ABOUT THIS TASK
Return the entries in full, exactly as they were written.

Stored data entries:
= Beginning of Section =

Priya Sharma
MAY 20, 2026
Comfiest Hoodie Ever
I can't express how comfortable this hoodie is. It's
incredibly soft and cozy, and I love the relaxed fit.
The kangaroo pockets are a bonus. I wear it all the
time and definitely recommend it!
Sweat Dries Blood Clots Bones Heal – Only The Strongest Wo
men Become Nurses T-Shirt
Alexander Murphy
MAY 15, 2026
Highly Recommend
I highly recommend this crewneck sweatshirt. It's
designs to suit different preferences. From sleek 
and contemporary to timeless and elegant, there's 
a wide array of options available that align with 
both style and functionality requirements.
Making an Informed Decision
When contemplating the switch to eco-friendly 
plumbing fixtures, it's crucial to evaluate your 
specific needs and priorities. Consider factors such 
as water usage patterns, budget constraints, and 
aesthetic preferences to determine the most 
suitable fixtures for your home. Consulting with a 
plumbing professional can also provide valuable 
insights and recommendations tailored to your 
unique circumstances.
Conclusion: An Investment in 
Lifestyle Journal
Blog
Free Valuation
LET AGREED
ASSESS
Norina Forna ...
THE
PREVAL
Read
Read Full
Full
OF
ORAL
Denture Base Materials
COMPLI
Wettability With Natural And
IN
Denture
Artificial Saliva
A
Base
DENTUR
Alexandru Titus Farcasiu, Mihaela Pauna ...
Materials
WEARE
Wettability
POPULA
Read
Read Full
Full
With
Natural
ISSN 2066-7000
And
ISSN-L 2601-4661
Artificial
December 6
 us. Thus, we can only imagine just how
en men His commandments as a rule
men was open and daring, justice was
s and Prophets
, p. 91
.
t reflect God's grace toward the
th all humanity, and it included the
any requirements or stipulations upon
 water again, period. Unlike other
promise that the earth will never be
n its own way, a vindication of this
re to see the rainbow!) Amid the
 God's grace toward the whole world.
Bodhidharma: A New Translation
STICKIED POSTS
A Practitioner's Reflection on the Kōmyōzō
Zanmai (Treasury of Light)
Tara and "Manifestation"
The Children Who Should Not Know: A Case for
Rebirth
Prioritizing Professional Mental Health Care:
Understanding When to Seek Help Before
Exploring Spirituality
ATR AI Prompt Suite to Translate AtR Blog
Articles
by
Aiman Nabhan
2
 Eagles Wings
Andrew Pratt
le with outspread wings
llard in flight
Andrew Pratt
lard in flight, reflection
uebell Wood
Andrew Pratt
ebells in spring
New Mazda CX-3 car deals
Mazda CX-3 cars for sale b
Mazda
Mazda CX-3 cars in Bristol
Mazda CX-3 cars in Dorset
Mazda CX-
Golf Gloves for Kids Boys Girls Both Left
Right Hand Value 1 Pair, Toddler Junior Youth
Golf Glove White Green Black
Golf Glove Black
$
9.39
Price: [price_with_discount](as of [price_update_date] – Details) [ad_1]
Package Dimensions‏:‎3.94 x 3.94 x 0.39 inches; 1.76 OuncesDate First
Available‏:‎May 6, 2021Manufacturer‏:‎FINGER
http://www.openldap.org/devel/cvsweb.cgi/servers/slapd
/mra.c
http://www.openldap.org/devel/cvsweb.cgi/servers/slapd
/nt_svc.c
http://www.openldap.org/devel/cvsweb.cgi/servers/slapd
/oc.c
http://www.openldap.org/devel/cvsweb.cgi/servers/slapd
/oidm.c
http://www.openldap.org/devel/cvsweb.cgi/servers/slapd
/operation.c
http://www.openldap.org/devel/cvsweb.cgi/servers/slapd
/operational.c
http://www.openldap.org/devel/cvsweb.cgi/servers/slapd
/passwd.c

= End of Section =

WRITTEN SOLUTION
Priya Sharma
MAY 20, 2026
Comfiest Hoodie Ever
I can't express how comfortable this hoodie is. It's
incredibly soft and cozy, and I love the relaxed fit.
The kangaroo pockets are a bonus. I wear it all the
time and definitely recommend it!
Sweat Dries Blood Clots Bones Heal – Only The Strongest Wo
men Become Nurses T-Shirt
Alexander Murphy
MAY 15, 2026
Highly Recommend
I highly recommend this crewneck sweatshirt. It's
designs to suit different preferences. From sleek 
and contemporary to timeless and elegant, there's 
a wide array of options available that align with 
both style and functionality requirements.
Making an Informed Decision
When contemplating the switch to eco-friendly 
plumbing fixtures, it's crucial to evaluate your 
specific needs and priorities. Consider factors such 
as water usage patterns, budget constraints, and 
aesthetic preferences to determine the most 
suitable fixtures for your home. Consulting with a 
plumbing professional can also provide valuable 
insights and recommendations tailored to your 
unique circumstances.
Conclusion: An Investment in 
Lifestyle Journal
Blog
Free Valuation
LET AGREED
ASSESS
Norina Forna ...
THE
PREVAL
Read
Read Full
Full
OF
ORAL
Denture Base Materials
COMPLI
Wettability With Natural And
IN
Denture
Artificial Saliva
A
Base
DENTUR
Alexandru Titus Farcasiu, Mihaela Pauna ...
Materials
WEARE
Wettability
POPULA
Read
Read Full
Full
With
Natural
ISSN 2066-7000
And
ISSN-L 2601-4661
Artificial
December 6
 us. Thus, we can only imagine just how
en men His commandments as a rule
men was open and daring, justice was
s and Prophets
, p. 91
.
t reflect God's grace toward the
th all humanity, and it included the
any requirements or stipulations upon
 water again, period. Unlike other
promise that the earth will never be
n its own way, a vindication of this
re to see the rainbow!) Amid the
 God's grace toward the whole world.
Bodhidharma: A New Translation
STICKIED POSTS
A Practitioner's Reflection on the Kōmyōzō
Zanmai (Treasury of Light)
Tara and "Manifestation"
The Children Who Should Not Know: A Case for
Rebirth
Prioritizing Professional Mental Health Care:
Understanding When to Seek Help Before
Exploring Spirituality
ATR AI Prompt Suite to Translate AtR Blog
Articles
by
Aiman Nabhan
2
 Eagles Wings
Andrew Pratt
le with outspread wings
llard in flight
Andrew Pratt
lard in flight, reflection
uebell Wood
Andrew Pratt
ebells in spring
New Mazda CX-3 car deals
Mazda CX-3 cars for sale b
Mazda
Mazda CX-3 cars in Bristol
Mazda CX-3 cars in Dorset
Mazda CX-
Golf Gloves for Kids Boys Girls Both Left
Right Hand Value 1 Pair, Toddler Junior Youth
Golf Glove White Green Black
Golf Glove Black
$
9.39
Price: [price_with_discount](as of [price_update_date] – Details) [ad_1]
Package Dimensions‏:‎3.94 x 3.94 x 0.39 inches; 1.76 OuncesDate First
Available‏:‎May 6, 2021Manufacturer‏:‎FINGER
http://www.openldap.org/devel/cvsweb.cgi/servers/slapd
/mra.c
http://www.openldap.org/devel/cvsweb.cgi/servers/slapd
/nt_svc.c
http://www.openldap.org/devel/cvsweb.cgi/servers/slapd
/oc.c
http://www.openldap.org/devel/cvsweb.cgi/servers/slapd
/oidm.c
http://www.openldap.org/devel/cvsweb.cgi/servers/slapd
/operation.c
http://www.openldap.org/devel/cvsweb.cgi/servers/slapd
/operational.c
http://www.openldap.org/devel/cvsweb.cgi/servers/slapd
/passwd.c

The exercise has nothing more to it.